Em evento no Tocantins, presidente volta a criticar ruralistas aliados de Bolsonaro, mas promete crédito bilionário ao setor no novo Plano Safra

O presidente Luiz Inácio Lula da Silva (PT) elevou o tom contra setores do agronegócio durante evento de reforma agrária nesta sexta-feira (28), em Araguatins (TO), ao comentar o lançamento do novo Plano Safra. Sem poupar palavras, Lula cutucou produtores que apoiaram financeiramente o ex-presidente Jair Bolsonaro (PL) e destacou que o critério para acesso a crédito rural será produção — não ideologia.
“Eu não quero saber se ele é um fazendeiro que faz Pix para ajudar o Bolsonaro na vagabundagem dele. O que eu quero saber é: se ele está produzindo para esse país, ele vai ter crédito”, disparou Lula, arrancando aplausos da plateia formada em sua maioria por pequenos agricultores.
Racha com o agro e recado direto
A fala do presidente foi interpretada como um recado aos grandes produtores rurais que seguem alinhados à direita e tiveram forte presença nos atos antidemocráticos investigados pela CPI do 8 de Janeiro. Relatórios da Abin revelaram que lideranças do agronegócio doaram mais de R$ 100 mil à campanha de Bolsonaro e bancaram eventos golpistas, como o de 7 de Setembro de 2021.
Apesar das críticas, Lula reconheceu a importância do setor:
“Devemos muito à agricultura brasileira.

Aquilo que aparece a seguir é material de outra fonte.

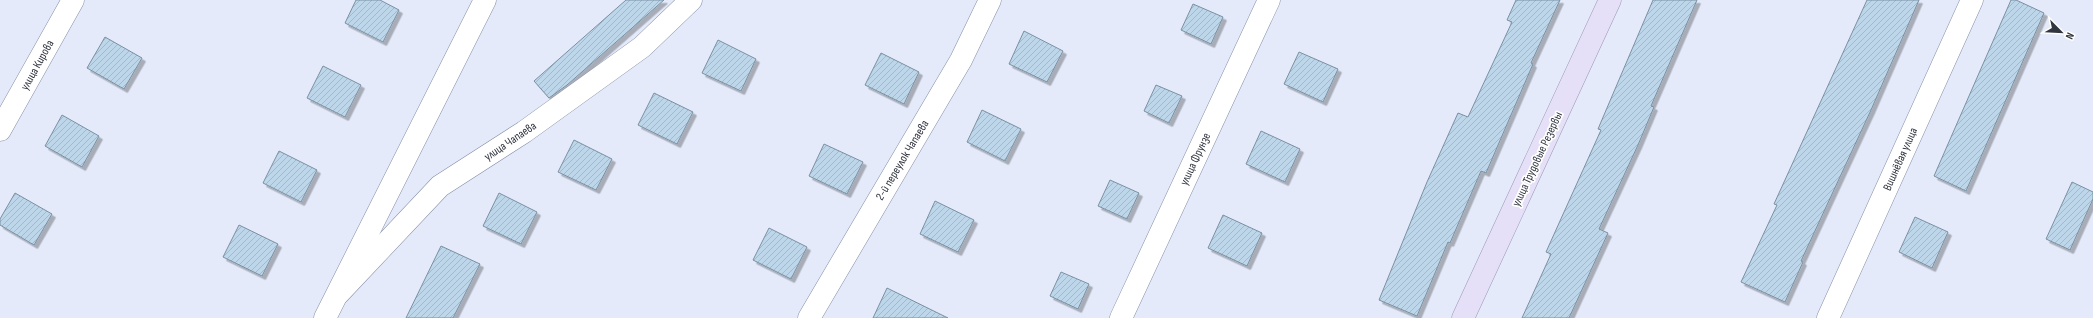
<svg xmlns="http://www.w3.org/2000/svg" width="2093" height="318" font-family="'Sofia Sans Condensed',sans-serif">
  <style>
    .building { fill: url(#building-hatch); stroke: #7990a2; filter: url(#shadow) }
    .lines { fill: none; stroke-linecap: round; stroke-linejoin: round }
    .minor-casing { stroke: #858fa7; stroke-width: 23 }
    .major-casing { stroke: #9a97b5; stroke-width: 23 }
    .minor { stroke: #fff; stroke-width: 22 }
    .major { stroke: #e5e0f8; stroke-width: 22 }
    .labels { text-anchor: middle; stroke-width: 3.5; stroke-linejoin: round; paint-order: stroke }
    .street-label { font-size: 12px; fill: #31353f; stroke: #fff }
  </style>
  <defs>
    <pattern id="building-hatch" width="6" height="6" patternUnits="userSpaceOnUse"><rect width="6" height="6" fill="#bed6ea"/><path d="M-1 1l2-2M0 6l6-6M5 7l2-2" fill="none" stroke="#a4b8ca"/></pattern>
    <filter id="shadow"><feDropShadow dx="3.5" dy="3.5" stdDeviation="0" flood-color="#0004"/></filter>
  </defs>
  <rect width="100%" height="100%" fill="#e4eafa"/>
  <!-- building -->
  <g class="building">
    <path d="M356 0H380L399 10 383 42 345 23Z"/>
    <path d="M626 0H664L567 85 549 98 534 81Z"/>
    <path d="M1516 0H1560L1531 63 1533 64 1486 173 1481 171 1450 243 1448 242 1417 316 1379 300 1427 182 1458 113 1468 117 1512 22 1507 20Z"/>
    <path d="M1653 0H1697L1651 106 1654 107 1638 145 1599 229 1608 233 1569 318H1522L1551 254 1546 252 1601 130 1598 129Z"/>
    <path d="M1867 0H1919L1871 110 1801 261 1803 262 1785 302 1741 282 1777 205 1774 204Z"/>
    <path d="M2011 0H2016L2044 13 1966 191 1934 176Z"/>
    <path d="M1193 4 1223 17 1211 44 1181 30Z"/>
    <path d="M1024 31 1063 51 1047 82 1009 64Z"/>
    <path d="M105 37 142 58 124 89 87 68Z"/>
    <path d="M718 40 756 59 741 91 702 73Z"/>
    <path d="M1299 52 1338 69 1323 102 1284 84Z"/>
    <path d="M881 53 919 72 904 104 865 85Z"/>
    <path d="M323 66 361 85 345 117 307 98Z"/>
    <path d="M1156 85 1182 96 1169 123 1144 111Z"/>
    <path d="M654 93 693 112 677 144 638 125Z"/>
    <path d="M982 110 1021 129 1005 161 967 142Z"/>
    <path d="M62 115 99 136 82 167 45 146Z"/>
    <path d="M1261 131 1300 149 1285 182 1246 164Z"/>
    <path d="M574 140 612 159 596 190 558 172Z"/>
    <path d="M824 144 863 162 847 194 809 176Z"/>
    <path d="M279 151 317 170 301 202 263 183Z"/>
    <path d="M1110 180 1139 193 1127 219 1098 206Z"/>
    <path d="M2072 182 2093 192V199L2070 250 2046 239Z"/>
    <path d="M15 193 52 214 34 245 0 225V219Z"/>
    <path d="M499 193 537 212 521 244 483 226Z"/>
    <path d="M935 201 974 220 958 252 920 234Z"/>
    <path d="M1223 215 1262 233 1247 266 1208 248Z"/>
    <path d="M1915 217 1948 232 1932 268 1899 252Z"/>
    <path d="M239 225 278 244 262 276 223 257Z"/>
    <path d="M769 228 807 247 791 279 753 260Z"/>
    <path d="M441 246 480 264 453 318H406Z"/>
    <path d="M1061 272 1089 284 1078 309 1050 296Z"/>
    <path d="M887 288 948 318H873Z"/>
  </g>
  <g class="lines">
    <!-- minor casing -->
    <g class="minor-casing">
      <g id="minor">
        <path d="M0 130 73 0"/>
        <path d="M339 293 440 186 524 132 642 47 691 0"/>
        <path d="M325 318 485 0"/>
        <path d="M809 318 961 60 990 0"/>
        <path d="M1121 318 1269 0"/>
        <path d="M1828 318 1972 0"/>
      </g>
    </g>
    <!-- major casing -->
    <g class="major-casing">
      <path id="major" d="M1463 318 1610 0"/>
    </g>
    <!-- minor -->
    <use href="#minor" class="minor"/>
    <!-- major -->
    <use href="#major" class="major"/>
  </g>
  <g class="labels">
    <!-- street labels -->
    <g class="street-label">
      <text transform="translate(37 65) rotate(-61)" y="4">улица Кирова</text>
      <text transform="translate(510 141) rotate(-34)" y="4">улица Чапаева</text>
      <text transform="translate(1195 159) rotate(-65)" y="4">улица Фрунзе</text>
      <text transform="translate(1537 159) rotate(-65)" y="4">улица Трудовые Резервы</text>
      <text transform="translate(1900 159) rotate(-66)" y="4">Вишнёвая улица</text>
      <text transform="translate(902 160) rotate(-59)" y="4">2-й переулок Чапаева</text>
    </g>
  </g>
  <!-- north arrow -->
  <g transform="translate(2061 32) rotate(114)" stroke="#ffffff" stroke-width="3" paint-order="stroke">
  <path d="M0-3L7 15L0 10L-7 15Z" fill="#31353f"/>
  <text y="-6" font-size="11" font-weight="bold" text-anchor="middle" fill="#31353f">N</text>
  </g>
</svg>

O Brasil está virando o grande celeiro do mundo.”
Crédito bilionário e reforma agrária no centro do discurso
O presidente prometeu recorde de investimento no novo Plano Safra, que será lançado oficialmente no início da próxima semana, e confirmou que também haverá uma edição específica para a agricultura familiar, chamada Safrinha.
- Em 2024, o governo liberou R$ 475,5 bilhões em crédito rural, um aumento de 9,1% em relação ao ano anterior.
- Lula garantiu que tanto os grandes quanto os pequenos produtores terão acesso ao crédito:
“Vamos fazer o maior crédito para o grande e para o pequeno produtor”, reforçou.
Durante o evento no Tocantins, Lula também assinou a cessão e regularização de 1,9 milhão de hectares da União para a reforma agrária, medida vista como estratégica para sua base de apoio no campo.
Contexto político e tensão com o agro
Lula enfrenta baixa popularidade nas regiões dominadas pelo agronegócio, como Centro-Oeste, Sul e Norte. Desde a eleição de 2022, tenta recompor pontes com o setor, mas esbarra na forte ligação dos ruralistas com Bolsonaro — grupo que ele não parece disposto a tolerar passivamente.